Jour 18 : Mer agitée et calme plat

Par Marc.

Il semble que l’on ne s’arrêtera plus à terre avant la mer Blanche. Les changements de plans sont nombreux car nous dépendons des conditions environnementales. Il faut toujours que le capitaine, le chef de l’expédition et les différentes équipes de recherche s’accordent en tenant compte des conditions maritimes et de l’étendue de la glace. On attend et, dans tous les cas, le bateau avance, même si on ne connait pas exactement son itinéraire. Ça ne vaut pas forcément la peine d’aller à la pêche aux nouvelles, car elles peuvent changer rapidement.

Alors que je commence à trier un échantillon de micro-plastiques, je comprends que nous sommes dans une nouvelle phase de notre voyage : fini le calme de la mer de Kara. Le bateau tangue et il est bientôt impossible de travailler au microscope ; nous sommes de retour en mer de Barents. J’ai malheureusement déjà versé mon échantillon dans les tamis et je dois impérativement transférer le contenu en lieu sûr. Commençant à me sentir nauséeux, je laisse de côté le transfert de cet amas rosâtre de crevettes microscopiques. Jambe tendue et bassin appuyé contre la paroi afin de me stabiliser en dessus de l’évier, j’arrive à mes fins avec la précieuse aide d’Elodie.

Au repas de midi, les tables sont remplies de nourriture et il n’y a que peu de personnes à table – le mal de mer est de retour. En début d’après-midi, nous sommes également peu nombreux au cours sur l’histoire des expéditions en Antarctique. Même l’emblématique Eric Hoesli a cette fois déposé les armes. A ma droite, on peut voir l’effet de l’agitation marine sur le visage de certains participants. A ma gauche, plusieurs auditeurs sont endormis par ce bercement.

Le continent antarctique est en partie dédié à la coopération internationale et au partage des données scientifiques.
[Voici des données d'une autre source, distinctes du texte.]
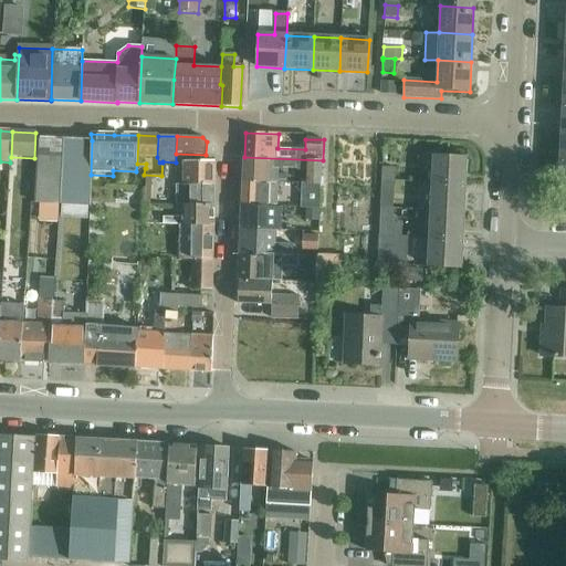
[(91,175),(92,140),(41,138),(37,203),(90,206),(91,175)]
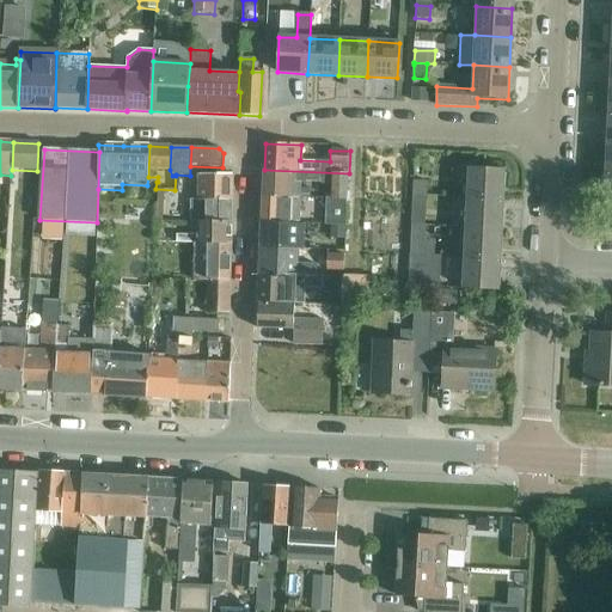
[(469,169),(467,199),(505,201),(506,170),(469,169)]
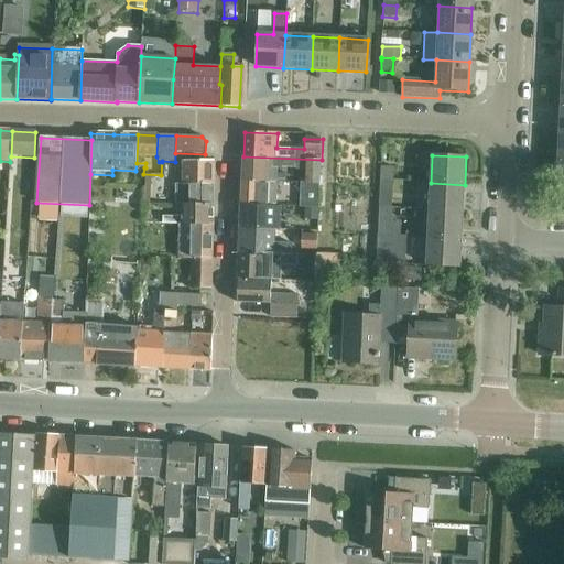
[(242,181),(242,182),(275,183),(275,182),(277,167),(305,169),(304,183),(321,184),(322,160),(243,156),(242,181)]
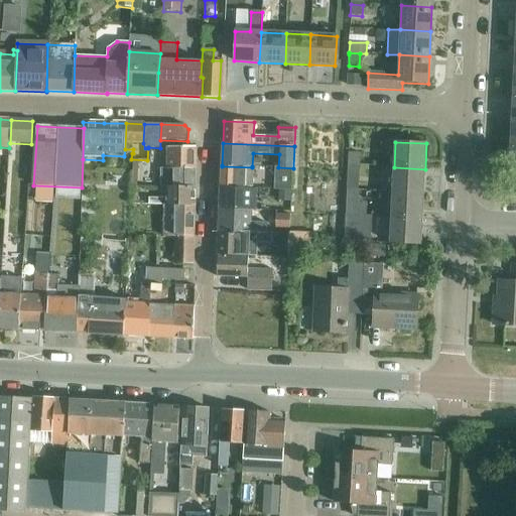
[(161,187),(165,187),(195,187),(195,148),(168,148),(168,170),(161,169),(161,187)]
Nous apprenons notamment l’existence d’une chapelle de la trinité à la station russe de Bellinghausen. L’environnement rude du pôle sud induit une courte durée de vie des stations. Les premières stations ont été construites sur le manteau neigeux et ont été englouties par les cycles de gel et de dégel en quelques saisons. Depuis, de véritables progrès vers des stations plus durables ont été faits. La station belge « Princesse Elisabeth » est la première à se prétendre faite uniquement de matériaux renouvelables et à être autonome en énergie propre. La discussion prolonge la présentation et il ressort qu’un grand défi reste la gestion des déchets dans ces régions reculées.
Les orateurs ne sont pas épargnés par les turbulences. Dimitri n’apparaitra dans la salle de cours que pour la durée de sa présentation sur les microorganismes. Après les cours, c’est le calme plat sur le Molchanov.

Chaque jour, deux volontaires aident à l’épluchage des légumes en cuisine. Aujourd’hui, c’est Yann et Cyriaque qui sont mis à contribution. Cyriaque revient de sa tâche en annonçant de manière théâtrale que « la nourriture tombait, les congélateurs s’ouvraient, la vaisselle se cassait ». Malgré que le cuisinier qui voyait son teint pâlir peu à peu lui ait recommandé de rester dans sa chambre, il est revenu, vidé, pour terminer sa corvée. Pour les personnes qui ne sont pas senties malades, l’après-midi est dédié au repos, à la lecture ou à la rédaction de rapports.

2 commentaires pour “Jour 18 : Mer agitée et calme plat

  1. Ah enfin un article de Marc ! Je commençais à ne plus y croire. La mer n est pas vraiment un élément facile à apprivoiser et vos estomacs en sont la preuve. Bravo pour votre ténacité et pour réussir à pratiquer vos expériences malgré tout. Déjà bientôt la fin de cette aventure! Félicitations à tous.